Según el autor nicaragüense, escribir siempre es igual, pero una novela es algo que se emprende un día determinado y se termina otro igual de específico. Es una compañía sólida que se compenetra con el autor lo suficiente para modificarlo, casi un matrimonio. Un libro de cuentos, en cambio, está regido en mayor medida por el azar: los relatos modernos fueron inventados a la vez que las revistas literarias, por lo que llevan de nacimiento la marca del encargo. Tienen algo de acomodaticio y mercenario. Salvo en los casos extraordinarios de cuentistas “puros”, como Borges o Ribeyro, nadie se sienta a escribir un libro de cuentos –decía Ramírez, creo que de manera casi incontestable–; cuando ya se juntaron suficientes, se integra un libro.

OBJETIVO A =>
Responde, a partir del texto sobre la novela y el cuento:
(i) ¿A qué se parece una novela, según el autor nicaragüense?
(ii) ¿Qué se inventó al mismo tiempo que los relatos modernos?
(iii) ¿Qué dos cuentistas se mencionan como casos de cuentistas "puros"?
OBJETIVO B =>
Cambia "revistas literarias" por "publicaciones periódicas" y copia del texto sobre la novela y el cuento el tramo que va desde "Según el autor" hasta "integra un libro.", ambos incluidos.

MATERIAL PROPORCIONADO =>
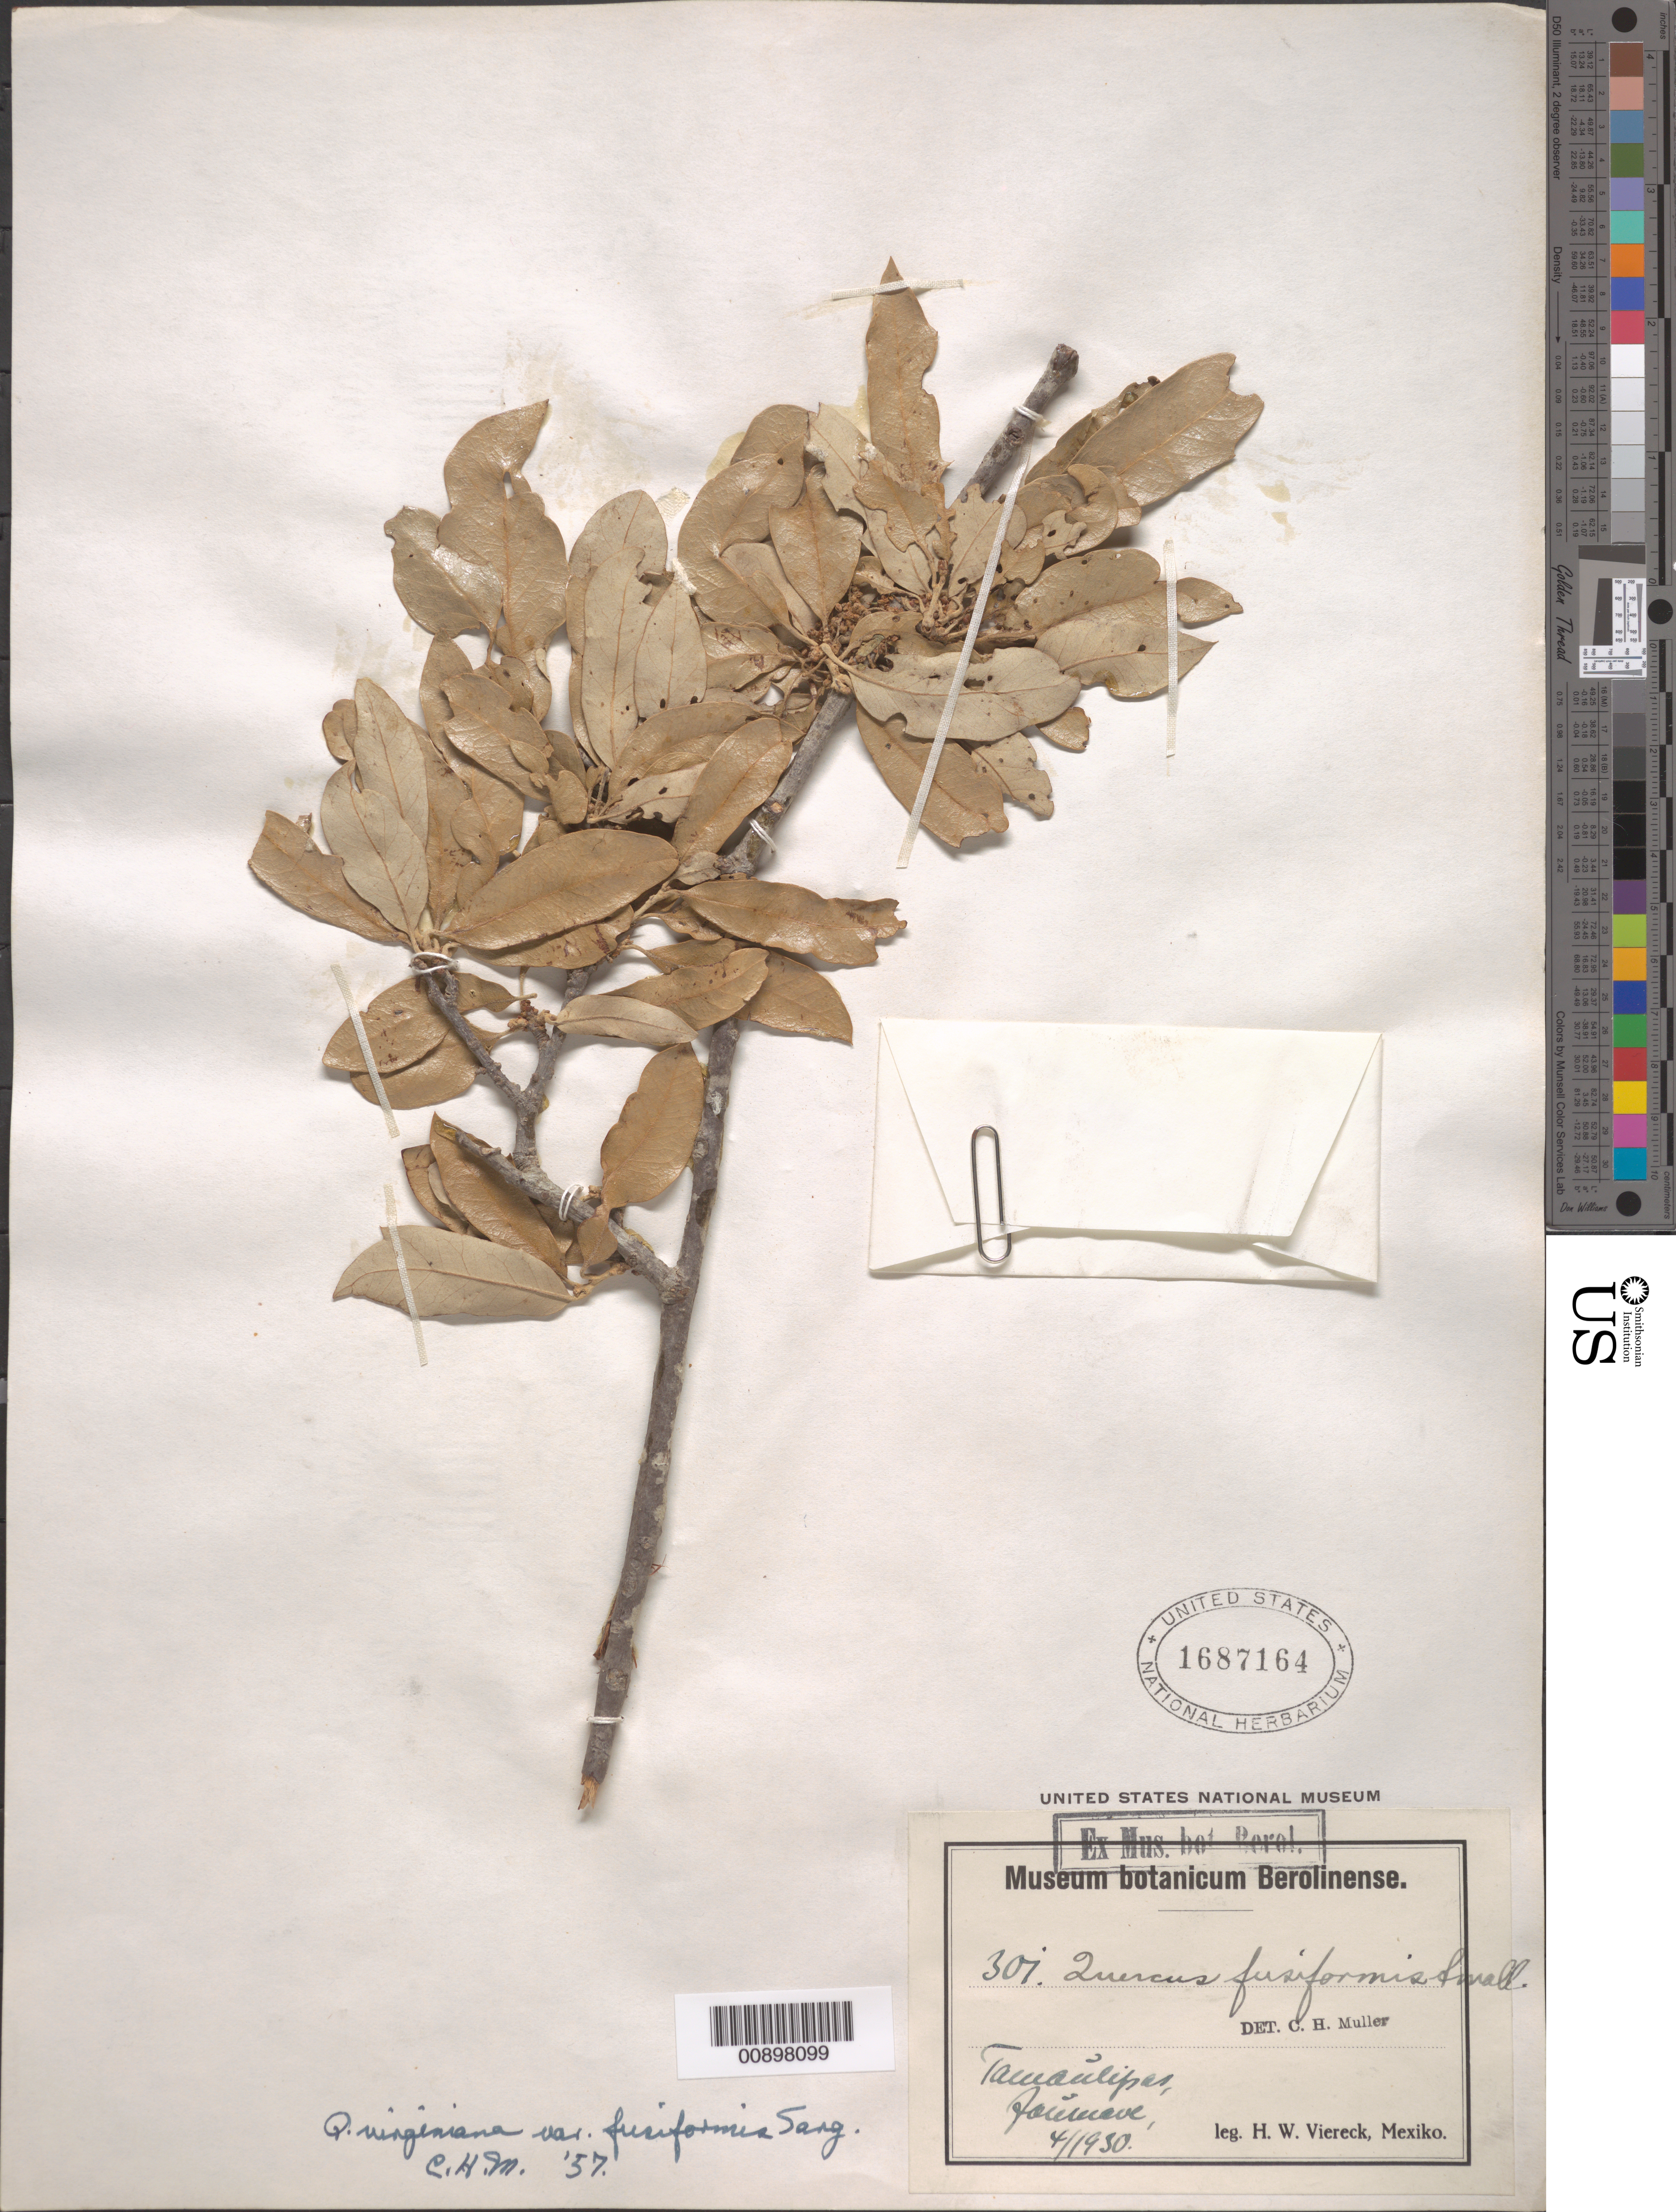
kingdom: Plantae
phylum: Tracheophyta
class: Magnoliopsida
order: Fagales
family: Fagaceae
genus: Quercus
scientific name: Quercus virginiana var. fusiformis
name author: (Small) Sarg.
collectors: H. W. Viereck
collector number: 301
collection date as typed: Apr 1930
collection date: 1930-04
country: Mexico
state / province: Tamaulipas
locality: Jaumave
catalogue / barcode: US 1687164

SOLUCIÓN A =>
(i) Casi a un matrimonio.
(ii) Las revistas literarias.
(iii) Borges y Ribeyro.

SOLUCIÓN B =>
Según el autor nicaragüense, escribir siempre es igual, pero una novela es algo que se emprende un día determinado y se termina otro igual de específico. Es una compañía sólida que se compenetra con el autor lo suficiente para modificarlo, casi un matrimonio. Un libro de cuentos, en cambio, está regido en mayor medida por el azar: los relatos modernos fueron inventados a la vez que las publicaciones periódicas, por lo que llevan de nacimiento la marca del encargo. Tienen algo de acomodaticio y mercenario. Salvo en los casos extraordinarios de cuentistas “puros”, como Borges o Ribeyro, nadie se sienta a escribir un libro de cuentos –decía Ramírez, creo que de manera casi incontestable–; cuando ya se juntaron suficientes, se integra un libro.